Data shown >>
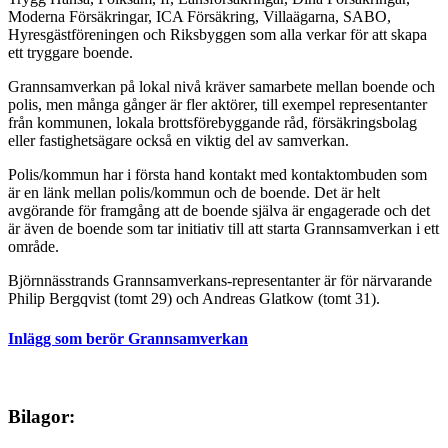
Moderna Försäkringar, ICA Försäkring, Villaägarna, SABO,
Hyresgästföreningen och Riksbyggen som alla verkar för att skapa
ett tryggare boende.
Grannsamverkan på lokal nivå kräver samarbete mellan boende och
polis, men många gånger är fler aktörer, till exempel representanter
från kommunen, lokala brottsförebyggande råd, försäkringsbolag
eller fastighetsägare också en viktig del av samverkan.
Polis/kommun har i första hand kontakt med kontaktombuden som
är en länk mellan polis/kommun och de boende. Det är helt
avgörande för framgång att de boende själva är engagerade och det
är även de boende som tar initiativ till att starta Grannsamverkan i ett
område.
Björnnässtrands Grannsamverkans-representanter är för närvarande
Philip Bergqvist (tomt 29) och Andreas Glatkow (tomt 31).
Inlägg som berör Grannsamverkan
Bilagor:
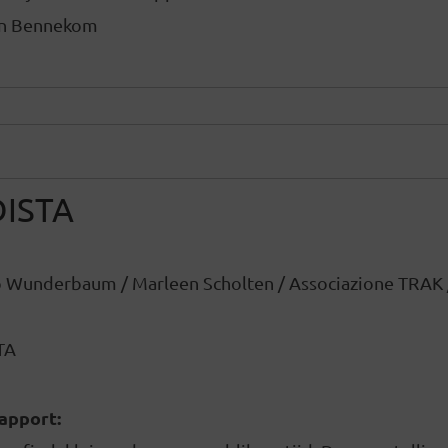
van Bennekom
DISTA
 Wunderbaum / Marleen Scholten / Associazione TRAK 
TA
rapport:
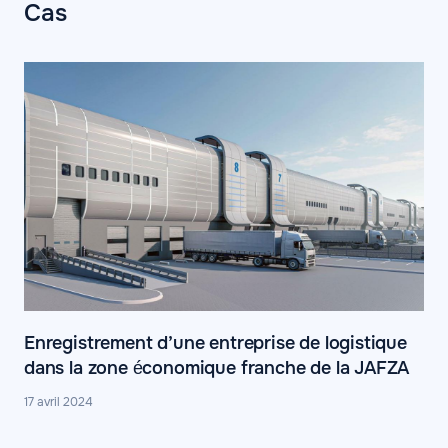
Cas
Enregistrement d’une entreprise de logistique
dans la zone économique franche de la JAFZA
17 avril 2024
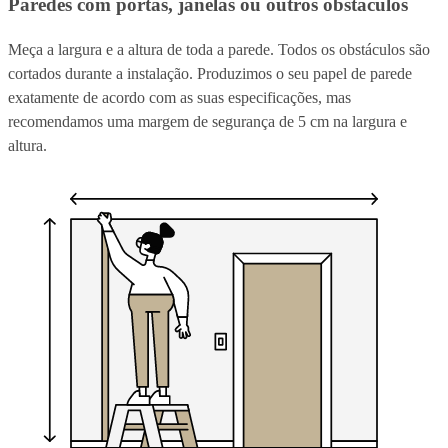
Paredes com portas, janelas ou outros obstáculos
Meça a largura e a altura de toda a parede. Todos os obstáculos são
cortados durante a instalação. Produzimos o seu papel de parede
exatamente de acordo com as suas especificações, mas
recomendamos uma margem de segurança de 5 cm na largura e
altura.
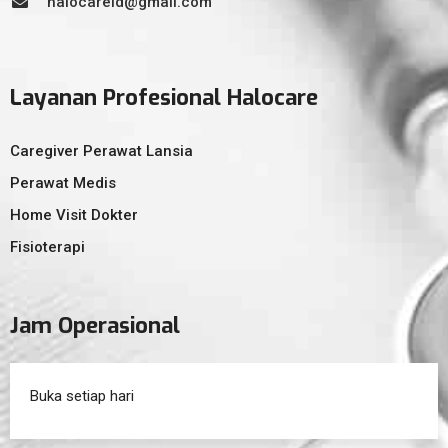
halocareid@gmail.com
Layanan Profesional Halocare
Caregiver Perawat Lansia
Perawat Medis
Home Visit Dokter
Fisioterapi
Jam Operasional
Buka setiap hari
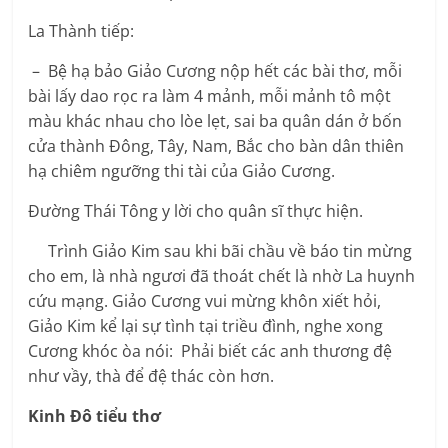
La Thành tiếp:
– Bệ hạ bảo Giảo Cương nộp hết các bài thơ, mỗi
bài lấy dao rọc ra làm 4 mảnh, mỗi mảnh tô một
màu khác nhau cho lòe lẹt, sai ba quân dán ở bốn
cửa thành Đông, Tây, Nam, Bắc cho bàn dân thiên
hạ chiêm ngưỡng thi tài của Giảo Cương.
Đường Thái Tông y lời cho quân sĩ thực hiện.
Trình Giảo Kim sau khi bãi chầu về báo tin mừng
cho em, là nhà ngươi đã thoát chết là nhờ La huynh
cứu mạng. Giảo Cương vui mừng khôn xiết hỏi,
Giảo Kim kể lại sự tình tại triều đình, nghe xong
Cương khóc òa nói: Phải biết các anh thương đệ
như vầy, thà để đệ thác còn hơn.
Kinh Đô tiểu thơ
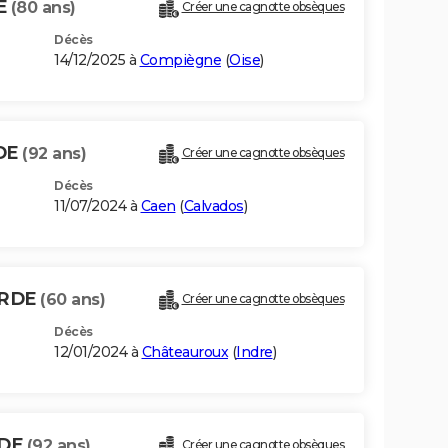
E
(80 ans)
Créer une cagnotte obsèques
Décès
14/12/2025 à
Compiègne
(
Oise
)
DE
(92 ans)
Créer une cagnotte obsèques
Décès
11/07/2024 à
Caen
(
Calvados
)
ERDE
(60 ans)
Créer une cagnotte obsèques
Décès
12/01/2024 à
Châteauroux
(
Indre
)
RDE
(92 ans)
Créer une cagnotte obsèques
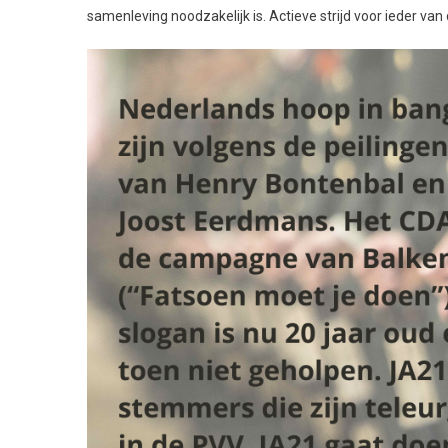
samenleving noodzakelijk is. Actieve strijd voor ieder van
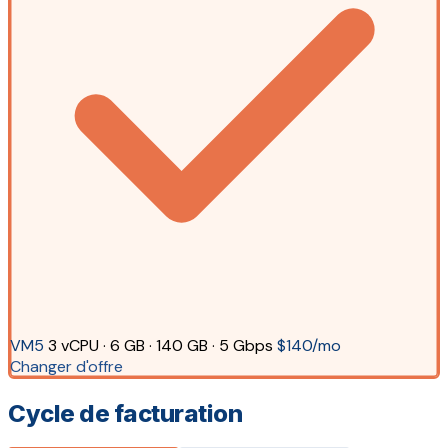
VM5
3 vCPU · 6 GB · 140 GB · 5 Gbps
$140/mo
Changer d'offre
Cycle de facturation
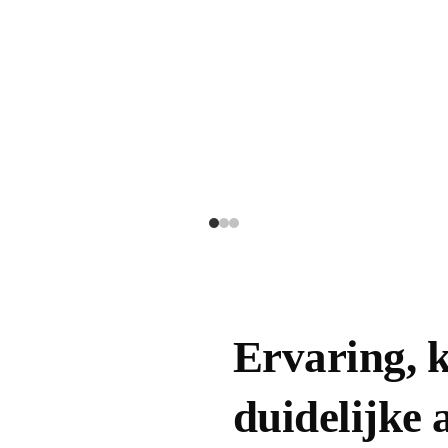
Ervaring, k
duidelijke 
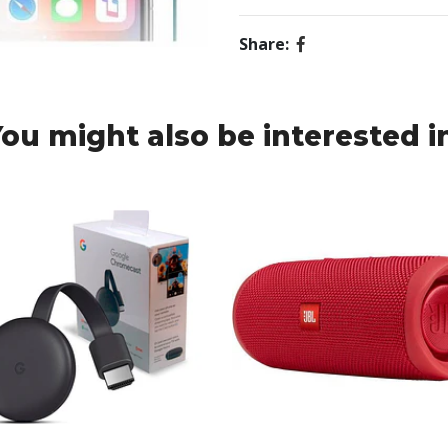
Share:
ou might also be interested i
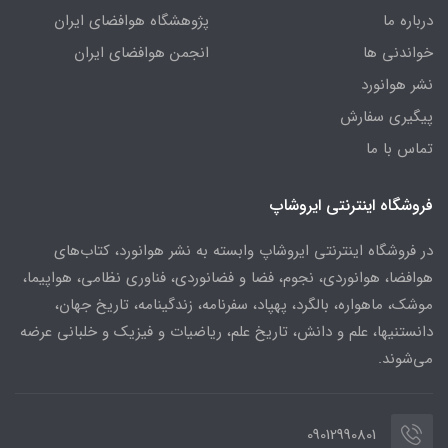
درباره ما
پژوهشگاه هوافضای ایران
خواندنی ها
انجمن هوافضای ایران
نشر هوانورد
پیگیری سفارش
تماس با ما
فروشگاه اینترنتی ایروشاپ
در فروشگاه اینترنتی ایروشاپ وابسته به نشر هوانورد، کتاب‌های
هوافضا، هوانوردی، نجوم، فضا و فضانوردی، فناوری نظامی، هواپیما،
موشک، ماهواره، بالگرد، پهپاد، سفرنامه، زندگینامه، تاریخ جهان،
دانستنیها، علم و دانش، تاریخ علم، ریاضیات و فیزیک و خلبانی عرضه
می‌شوند.
09012990801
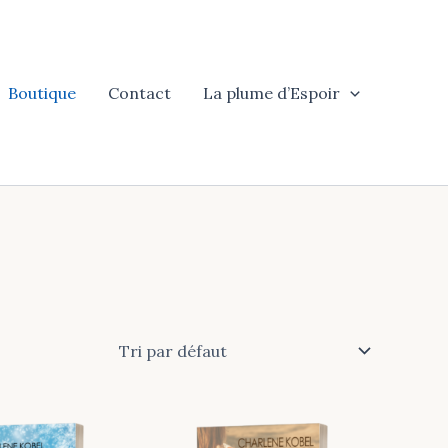
Boutique
Contact
La plume d’Espoir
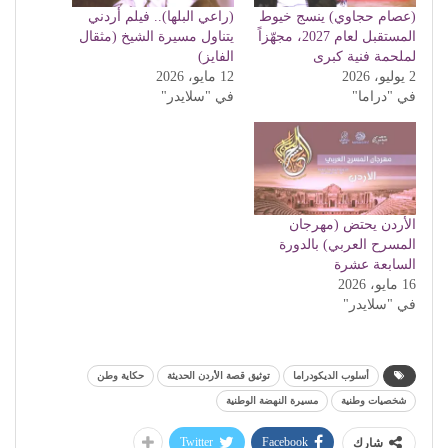
(عصام حجاوي) ينسج خيوط
(راعي البلها).. فيلم أردني
المستقبل لعام 2027، مجهّزاً
يتناول مسيرة الشيخ (مثقال
لملحمة فنية كبرى
الفايز)
2 يوليو، 2026
12 مايو، 2026
في "دراما"
في "سلايدر"
الأردن يحتض (مهرجان
المسرح العربي) بالدورة
السابعة عشرة
16 مايو، 2026
في "سلايدر"
أسلوب الديكودراما
توثيق قصة الأردن الحديثة
حكاية وطن
شخصيات وطنية
مسيرة النهضة الوطنية
Twitter
Facebook
شارك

Problem description >> The copy you produce must hold all the records above exactly and none of their pictures.

Answer box >>
Moderna Försäkringar, ICA Försäkring, Villaägarna, SABO,
Hyresgästföreningen och Riksbyggen som alla verkar för att skapa
ett tryggare boende.
Grannsamverkan på lokal nivå kräver samarbete mellan boende och
polis, men många gånger är fler aktörer, till exempel representanter
från kommunen, lokala brottsförebyggande råd, försäkringsbolag
eller fastighetsägare också en viktig del av samverkan.
Polis/kommun har i första hand kontakt med kontaktombuden som
är en länk mellan polis/kommun och de boende. Det är helt
avgörande för framgång att de boende själva är engagerade och det
är även de boende som tar initiativ till att starta Grannsamverkan i ett
område.
Björnnässtrands Grannsamverkans-representanter är för närvarande
Philip Bergqvist (tomt 29) och Andreas Glatkow (tomt 31).
Inlägg som berör Grannsamverkan
Bilagor:
van Bennekom
DISTA
 Wunderbaum / Marleen Scholten / Associazione TRAK 
TA
rapport:
Cas
Enregistrement d’une entreprise de logistique
dans la zone économique franche de la JAFZA
17 avril 2024
Paredes com portas, janelas ou outros obstáculos
Meça a largura e a altura de toda a parede. Todos os obstáculos são
cortados durante a instalação. Produzimos o seu papel de parede
exatamente de acordo com as suas especificações, mas
recomendamos uma margem de segurança de 5 cm na largura e
altura.
halocareid@gmail.com
Layanan Profesional Halocare
Caregiver Perawat Lansia
Perawat Medis
Home Visit Dokter
Fisioterapi
Jam Operasional
Buka setiap hari
La Thành tiếp:
– Bệ hạ bảo Giảo Cương nộp hết các bài thơ, mỗi
bài lấy dao rọc ra làm 4 mảnh, mỗi mảnh tô một
màu khác nhau cho lòe lẹt, sai ba quân dán ở bốn
cửa thành Đông, Tây, Nam, Bắc cho bàn dân thiên
hạ chiêm ngưỡng thi tài của Giảo Cương.
Đường Thái Tông y lời cho quân sĩ thực hiện.
Trình Giảo Kim sau khi bãi chầu về báo tin mừng
cho em, là nhà ngươi đã thoát chết là nhờ La huynh
cứu mạng. Giảo Cương vui mừng khôn xiết hỏi,
Giảo Kim kể lại sự tình tại triều đình, nghe xong
Cương khóc òa nói: Phải biết các anh thương đệ
như vầy, thà để đệ thác còn hơn.
Kinh Đô tiểu thơ
E
(80 ans)
Créer une cagnotte obsèques
Décès
14/12/2025 à
Compiègne
(
Oise
)
DE
(92 ans)
Créer une cagnotte obsèques
Décès
11/07/2024 à
Caen
(
Calvados
)
ERDE
(60 ans)
Créer une cagnotte obsèques
Décès
12/01/2024 à
Châteauroux
(
Indre
)
RDE
(92 ans)
Créer une cagnotte obsèques
samenleving noodzakelijk is. Actieve strijd voor ieder van
VM5
3 vCPU · 6 GB · 140 GB · 5 Gbps
$140/mo
Changer d'offre
Cycle de facturation
Ervaring, k
duidelijke 
Share:
ou might also be interested i
درباره ما
پژوهشگاه هوافضای ایران
خواندنی ها
انجمن هوافضای ایران
نشر هوانورد
پیگیری سفارش
تماس با ما
فروشگاه اینترنتی ایروشاپ
در فروشگاه اینترنتی ایروشاپ وابسته به نشر هوانورد، کتاب‌های
هوافضا، هوانوردی، نجوم، فضا و فضانوردی، فناوری نظامی، هواپیما،
موشک، ماهواره، بالگرد، پهپاد، سفرنامه، زندگینامه، تاریخ جهان،
دانستنیها، علم و دانش، تاریخ علم، ریاضیات و فیزیک و خلبانی عرضه
می‌شوند.
09012990801
Boutique
Contact
La plume d’Espoir
(عصام حجاوي) ينسج خيوط
(راعي البلها).. فيلم أردني
المستقبل لعام 2027، مجهّزاً
يتناول مسيرة الشيخ (مثقال
لملحمة فنية كبرى
الفايز)
2 يوليو، 2026
12 مايو، 2026
في "دراما"
في "سلايدر"
الأردن يحتض (مهرجان
المسرح العربي) بالدورة
السابعة عشرة
16 مايو، 2026
في "سلايدر"
أسلوب الديكودراما
توثيق قصة الأردن الحديثة
حكاية وطن
شخصيات وطنية
مسيرة النهضة الوطنية
Twitter
Facebook
شارك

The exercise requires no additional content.